À l'heure actuelle, ces travaux ont permis de mettre en exergue une "présomption forte" sur un lien entre une exposition professionnelle et domestique aux pesticides de la mère pendant la grossesse et le risque de leucémie chez l'enfant. En revanche, les résultats d'une étude écologique (nouvelle fenêtre) publiée en août 2020 n'ont pas mis en évidence de lien entre la densité des cultures à l'échelle communale et des cas de leucémie pédiatrique chez les habitants. Seule la présence de vignes à moins de 1000 m de l’adresse de résidence a pu être associée à une "légère augmentation" du risque de leucémie dans une étude parue le 18 octobre dernier (nouvelle fenêtre).

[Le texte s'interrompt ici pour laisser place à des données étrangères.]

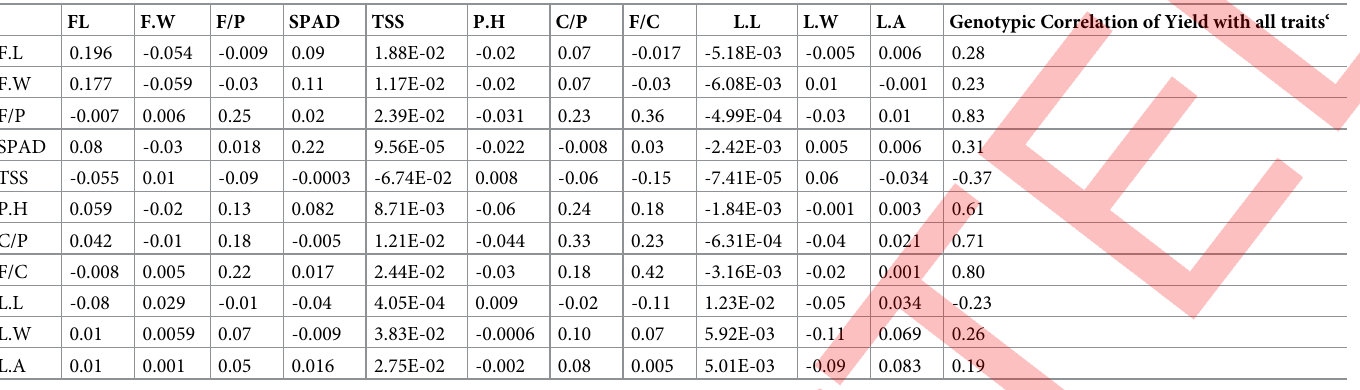
Table 6. Direct and indirect effects of different traits on yield derived from path coefficient analysis.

C'est suffisamment grave pour qu'on n'ait pas besoin d'une épidémieJacqueline Clavel, médecin épidémiologiste et directrice de recherche à l'Inserm
En résumé, Marie Toussaint a raison lorsqu'elle évoque les chiffres du nombre de clusters de cancers pédiatriques, mais son raisonnement est trompeur. Aucune explosion des cas n'est observée, et il n'existe pas, pour l'heure, de liens avec des "produits toxiques". Comme l'écrivait l'Inserm dans son expertise en 2021, parmi les facteurs de risque fortement suspectés de jouer un rôle dans la survenue des cancers de l’enfant, on cite principalement des "prédispositions génétiques et certaines caractéristiques périnatales" mais aussi "l'exposition aux contaminants environnementaux, en particulier la pollution liée au trafic routier et les pesticides". Des pistes qui sont toujours celles étudiées aujourd'hui, note la directrice de recherche à l'Inserm, et même "approfondies". Et de conclure : "Comme le dit Marie Toussaint, il faut chercher, oui. Mais pas en commençant par des paroles défiantes, fausses et inquiétantes."